Der wahre Horror sitzt im Kopf

„10 Cloverfield Lane“ von Dan Trachtenberg

von Renate Wagner

10 Cloverfield Lane
(USA 2016)

Regie: Dan Trachtenberg
Mit: Mary Elizabeth Winstead, John Goodman, John Gallagher, Jr. u.a.
 
Irgendwo in den Südstaaten der USA. Die junge Frau hat Krach. Die junge Frau springt wütend ins Auto. Die junge Frau hat einen Unfall. Als sie erwacht, liegt sie angekettet in einem Bett in einem fensterlosen Raum. Und der Kinobesucher seufzt tief und möchte sagen: Bitte, nicht schon wieder. Nicht schon wieder Kampusch, „Raum“ und Klaustrophobie. Nicht schon wieder.
 
Und dann erweist sich „10 Cloverfield Lane“ als Überraschung, die ganz ohne Kenntnis des so erstaunlich erfolgreichen Vorgängers „Cloverfield“ aus dem Jahre 2008 zu erfahren ist. Mit dem ersten Film hat dieser kaum etwas gemeinsam als den Produzenten J.J. Abrams (und ein einziges Horror-Handlungselement, was man aber erst zu Ende des Films bestätigt bekommt). Cloverfield zum Zweiten ist deshalb Horror vom Feinen, weil er sich absolut nicht auf irgendein Gekreische angesichts von irgendwelchen Phantasieprodukten einläßt, sondern eine gewissermaßen fast real mögliche Geschichte erzählt. Und diese mit aller psychologischen Spannung.
Daß die Sache so gut funktioniert, hat mit den Darstellern zu tun, die Regisseur Dan Trachtenberg im engsten Ambiente eines Bunker-Kellers so bemerkenswert führt. Und Mary Elizabeth Winstead als Michelle, die sich gefangen findet, überzeugt mit ihrem intelligenten Gesicht ohne weiteres davon, daß sie jetzt nicht in angstvolles Gewimmere ausbricht, sondern ziemlich schnell versucht, sich zu orientieren, etwas zu unternehmen und aus einer unguten Situation das Beste zu machen.
Großartig ist es auch, den Mann, der sie festhält, diesen Howard, mit John Goodman zu besetzen, denn einerseits ist sein Image (aus vielen Filmen früherer Zeiten) so positiv, daß man ihn als das nehmen würde, was er angibt: ein Retter für Michelle aus der Not.

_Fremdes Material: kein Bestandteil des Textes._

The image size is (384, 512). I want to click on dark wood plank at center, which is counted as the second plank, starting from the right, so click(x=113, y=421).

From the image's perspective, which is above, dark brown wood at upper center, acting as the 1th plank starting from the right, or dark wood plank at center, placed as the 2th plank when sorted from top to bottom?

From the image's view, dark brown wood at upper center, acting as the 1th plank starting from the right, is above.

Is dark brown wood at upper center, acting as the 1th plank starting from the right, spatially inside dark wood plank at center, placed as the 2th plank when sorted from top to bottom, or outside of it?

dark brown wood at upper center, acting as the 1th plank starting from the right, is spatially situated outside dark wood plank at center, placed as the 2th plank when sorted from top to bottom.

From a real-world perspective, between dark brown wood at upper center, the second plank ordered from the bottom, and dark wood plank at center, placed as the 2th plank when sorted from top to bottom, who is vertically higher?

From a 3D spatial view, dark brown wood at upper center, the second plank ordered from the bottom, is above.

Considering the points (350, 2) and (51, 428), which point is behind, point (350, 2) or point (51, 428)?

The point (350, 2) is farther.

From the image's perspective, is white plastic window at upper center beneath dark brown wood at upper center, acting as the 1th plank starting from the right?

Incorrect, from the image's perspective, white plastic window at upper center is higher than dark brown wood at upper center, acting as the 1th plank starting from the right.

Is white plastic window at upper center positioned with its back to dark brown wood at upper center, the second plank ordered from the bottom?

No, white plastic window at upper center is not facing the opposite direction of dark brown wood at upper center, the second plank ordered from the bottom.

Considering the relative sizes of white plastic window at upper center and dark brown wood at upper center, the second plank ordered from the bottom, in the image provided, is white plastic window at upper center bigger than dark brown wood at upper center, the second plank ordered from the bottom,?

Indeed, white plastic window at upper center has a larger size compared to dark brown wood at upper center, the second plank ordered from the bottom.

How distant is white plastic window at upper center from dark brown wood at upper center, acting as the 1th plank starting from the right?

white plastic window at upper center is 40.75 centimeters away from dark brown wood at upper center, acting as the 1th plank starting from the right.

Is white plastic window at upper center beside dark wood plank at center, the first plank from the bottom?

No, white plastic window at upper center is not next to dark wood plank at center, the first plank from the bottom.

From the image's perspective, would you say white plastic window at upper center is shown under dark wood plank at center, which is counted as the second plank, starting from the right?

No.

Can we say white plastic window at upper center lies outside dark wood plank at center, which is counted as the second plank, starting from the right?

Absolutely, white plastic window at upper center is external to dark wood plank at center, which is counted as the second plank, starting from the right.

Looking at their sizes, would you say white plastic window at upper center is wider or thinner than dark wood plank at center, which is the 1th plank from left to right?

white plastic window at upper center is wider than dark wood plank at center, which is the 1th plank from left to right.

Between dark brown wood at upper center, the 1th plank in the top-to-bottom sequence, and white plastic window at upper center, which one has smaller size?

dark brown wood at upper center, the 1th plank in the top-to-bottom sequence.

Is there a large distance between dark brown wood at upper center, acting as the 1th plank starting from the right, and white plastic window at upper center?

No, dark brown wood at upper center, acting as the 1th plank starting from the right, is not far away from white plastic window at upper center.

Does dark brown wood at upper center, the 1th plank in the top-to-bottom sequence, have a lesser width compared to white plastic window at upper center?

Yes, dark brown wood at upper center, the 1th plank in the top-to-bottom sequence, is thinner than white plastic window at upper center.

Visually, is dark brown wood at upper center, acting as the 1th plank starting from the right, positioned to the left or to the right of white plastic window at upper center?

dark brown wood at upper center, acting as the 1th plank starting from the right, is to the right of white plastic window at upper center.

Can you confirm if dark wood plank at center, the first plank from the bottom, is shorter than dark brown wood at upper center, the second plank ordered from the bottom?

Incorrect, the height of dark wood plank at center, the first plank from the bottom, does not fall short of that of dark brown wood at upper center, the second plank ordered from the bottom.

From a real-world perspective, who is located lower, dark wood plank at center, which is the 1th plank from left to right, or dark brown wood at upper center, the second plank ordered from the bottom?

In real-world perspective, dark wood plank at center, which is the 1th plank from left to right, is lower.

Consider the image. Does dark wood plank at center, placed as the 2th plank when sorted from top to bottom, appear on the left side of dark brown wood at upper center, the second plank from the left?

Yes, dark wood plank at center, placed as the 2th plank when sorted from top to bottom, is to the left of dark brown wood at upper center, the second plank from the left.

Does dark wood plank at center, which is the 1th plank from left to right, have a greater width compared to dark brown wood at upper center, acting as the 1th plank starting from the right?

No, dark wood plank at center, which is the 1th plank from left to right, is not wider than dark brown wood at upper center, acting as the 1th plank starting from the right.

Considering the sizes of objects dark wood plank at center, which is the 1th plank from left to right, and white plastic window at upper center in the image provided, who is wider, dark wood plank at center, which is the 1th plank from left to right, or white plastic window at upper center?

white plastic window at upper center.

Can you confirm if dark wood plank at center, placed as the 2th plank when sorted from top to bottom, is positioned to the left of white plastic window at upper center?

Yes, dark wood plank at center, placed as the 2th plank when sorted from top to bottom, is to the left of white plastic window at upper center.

Andererseits benimmt er sich so, gelinde gesagt, seltsam, daß man die längste Zeit nicht weiß, was man denken soll. Und das ist gut für die Spannung.
Und da ist auch noch ein dritter Mann, Emmett (sehr überzeugend: John Gallagher jr.), eher ein schlichtes Geschöpf, der aber etwas sehr gut kann, nämlich sich unter denjenigen zu ducken, der die Macht hat, und das ist Howard. Michelle hingegen beginnt unausgesprochen, aber für den Zuschauer mit Interesse zu betrachten, mit ihren Strategien…
 
Tatsache ist, daß Howard behauptet, draußen habe ein „Überfall“ auf die Erde stattgefunden und Michelle, Emmett und er seien nur in diesem sorglich ausgestatteten Bunker sicher. Nun bezweifelt man solche Aussagen gemeinsam mit Michelle, andererseits (wir sind im Kino) ist es natürlich nicht völlig ausgeschlossen. Wie sie nun einerseits beginnt, das Terrain räumlich zu erforschen, andererseits, die Männer gegen einander auszuspielen, das steigert sich in minimalen Werten in eine immer stringentere Situation hinein.
Bis es dann zur „Explosion“ so oder so (verraten möchte man es nicht) kommt, und was, wenn es denn die „Freiheit“ gäbe, auf Michelle wartet – das sollte man sich schon selbst ansehen. Das gibt eindreiviertel legitim spannende Kinostunden.
Und sagen wir so: Mögen auch „Monster“ auftauchen, Filme wie dieser beweisen es ja doch – der wahre Horror sitzt  im Kopf.